Was such a "stupid" campaign an insult to tens of thousands of tortured/disappeared martyrs and their widows and orphans?  Yet what was the alternative?  Bring up torture and the government would trot out a campaign stoking fears of renewed instability and economic paralysis.

So the Opposition reluctantly gave its approval to a campaign that decided pointedly to talk neither of the Past or the Present but of a Bright Future of "NO more (torture, oppression, division)" a future where EVERY CHILEAN was respected and allowed to pursue his/her "Alegria" (happiness) in peace.  (And a "united" Opposition of 17 some-odd banned political parties ALREADY SHOWED that it's possible to RESPECT one another's views and DIFFERENCES).

The government found itself surprised and flatfooted.  It expected to compete with accusatory images of beatings and torture.  Instead it was faced above all with images smiling children holding hands and (necessarily) multicolored rainbows.

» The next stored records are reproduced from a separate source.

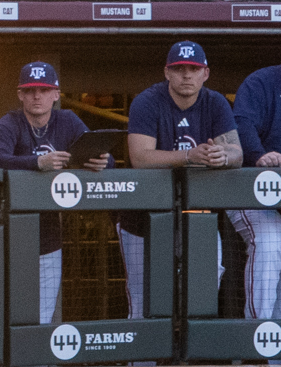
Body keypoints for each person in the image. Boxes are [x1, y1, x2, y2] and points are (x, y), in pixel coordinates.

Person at [119, 41, 239, 320]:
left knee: (207, 280)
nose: (187, 75)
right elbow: (140, 157)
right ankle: (143, 364)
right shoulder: (147, 101)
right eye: (179, 69)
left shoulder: (215, 102)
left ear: (205, 73)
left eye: (194, 69)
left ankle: (193, 360)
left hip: (197, 216)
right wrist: (189, 155)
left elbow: (237, 153)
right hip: (143, 218)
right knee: (142, 295)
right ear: (167, 72)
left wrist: (221, 155)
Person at [0, 60, 111, 325]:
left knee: (44, 311)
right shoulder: (10, 122)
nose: (36, 96)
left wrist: (102, 161)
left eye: (44, 90)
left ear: (56, 94)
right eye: (30, 90)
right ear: (20, 94)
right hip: (12, 227)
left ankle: (35, 365)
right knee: (10, 304)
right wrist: (36, 163)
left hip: (50, 228)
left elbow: (100, 152)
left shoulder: (67, 120)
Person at [230, 60, 281, 318]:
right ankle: (256, 340)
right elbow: (242, 124)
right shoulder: (261, 82)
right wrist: (259, 155)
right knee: (270, 242)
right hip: (253, 193)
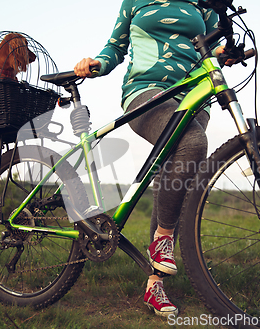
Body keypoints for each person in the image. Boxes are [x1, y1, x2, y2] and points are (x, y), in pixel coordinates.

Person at [75, 0, 227, 318]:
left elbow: (213, 45)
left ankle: (154, 283)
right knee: (193, 144)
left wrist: (226, 52)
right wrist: (96, 63)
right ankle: (161, 241)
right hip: (147, 91)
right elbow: (115, 48)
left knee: (172, 184)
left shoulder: (204, 2)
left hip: (195, 95)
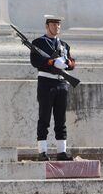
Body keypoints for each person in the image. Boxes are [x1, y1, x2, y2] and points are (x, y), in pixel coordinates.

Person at [30, 15, 75, 161]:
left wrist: (66, 63)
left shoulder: (64, 45)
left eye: (59, 25)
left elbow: (73, 64)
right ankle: (42, 151)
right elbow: (35, 61)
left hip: (62, 84)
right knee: (44, 118)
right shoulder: (38, 43)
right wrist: (52, 63)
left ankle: (61, 151)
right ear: (47, 26)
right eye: (54, 25)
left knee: (60, 119)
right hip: (46, 83)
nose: (57, 27)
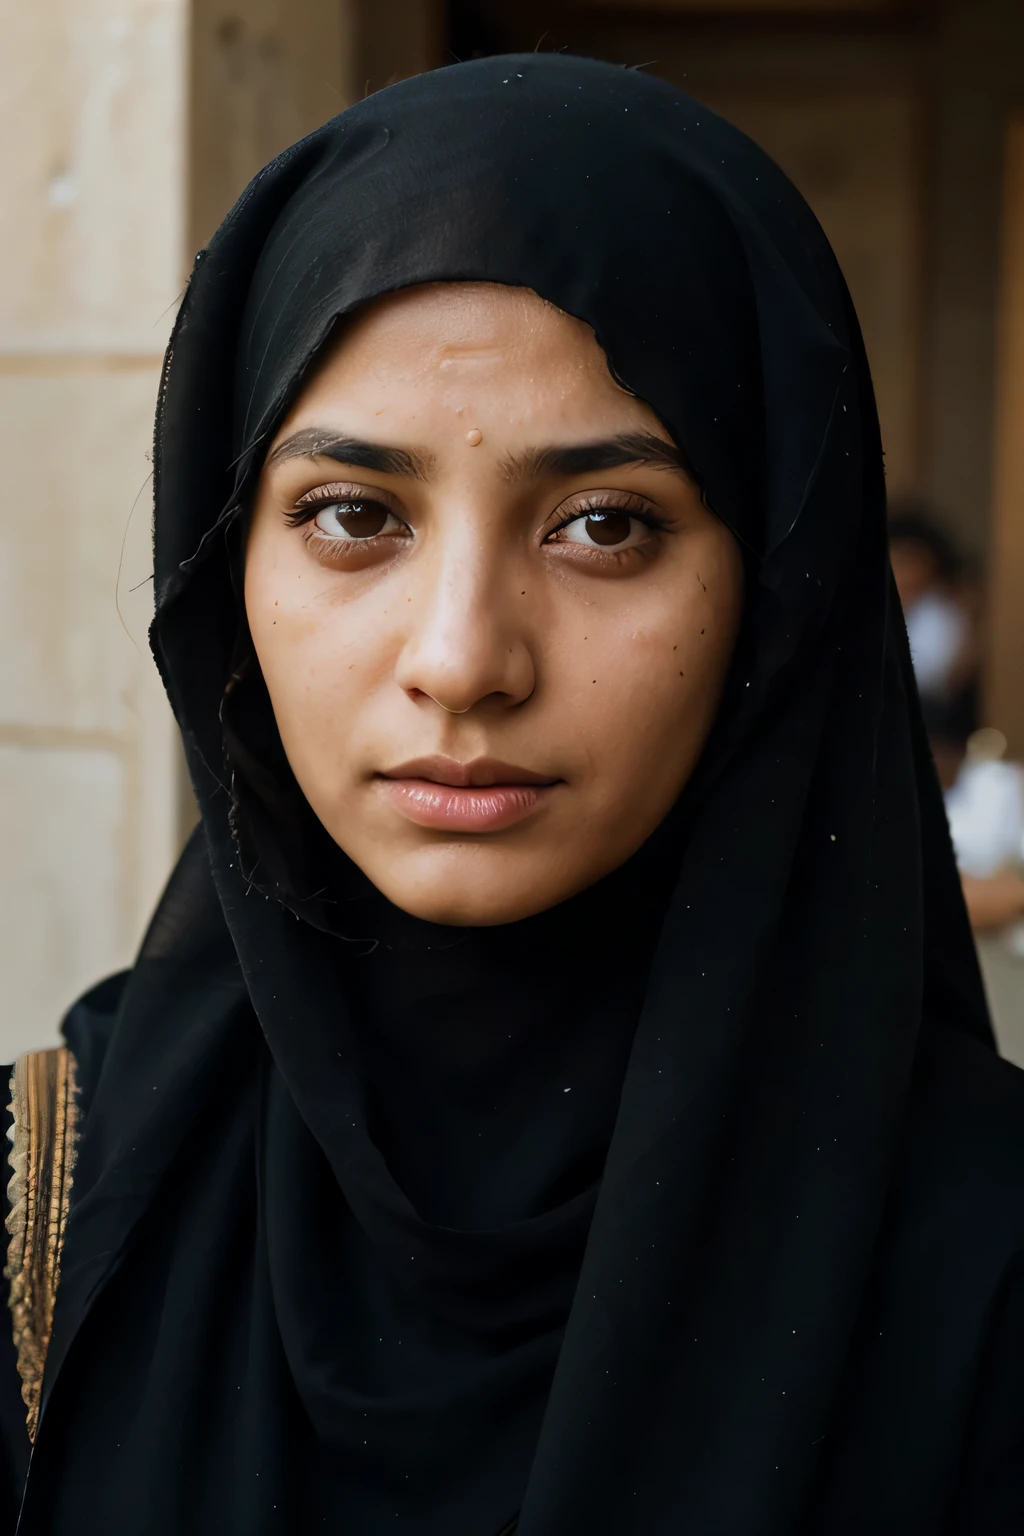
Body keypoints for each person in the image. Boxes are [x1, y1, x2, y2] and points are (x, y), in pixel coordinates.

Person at [3, 54, 1024, 1536]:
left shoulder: (984, 1270)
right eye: (354, 515)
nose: (463, 659)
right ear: (229, 577)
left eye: (606, 524)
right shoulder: (49, 1216)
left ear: (776, 603)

Honestly, this is a lovely, often humorous film that a lot of people should see:

Even in face of crime and injustice, one needs to smile.  Indeed, EVEN JESUS SAID AS MUCH on the Sermon on the Mount (Matt 5-7): "You must be perfect as your Father in heaven is perfect" (5:48) noting that God makes "the sun rise and the rain fall on both the just and the unjust" (5:45).

It's not to discount crime and injustice, for "blessed are those who hunger and thirst for righteousness" (5:6) it's just that even "the Evil doers" are God's children as well.

Running a campaign of calling Pinochet and his supporters Evil doers would have just brought-out the riot police and the water cannon (again...).  Focusing on smiling children and the Future ("Do we want to live like this forever...?") proved a better and certainly far more disarming way.  A great film and a great message!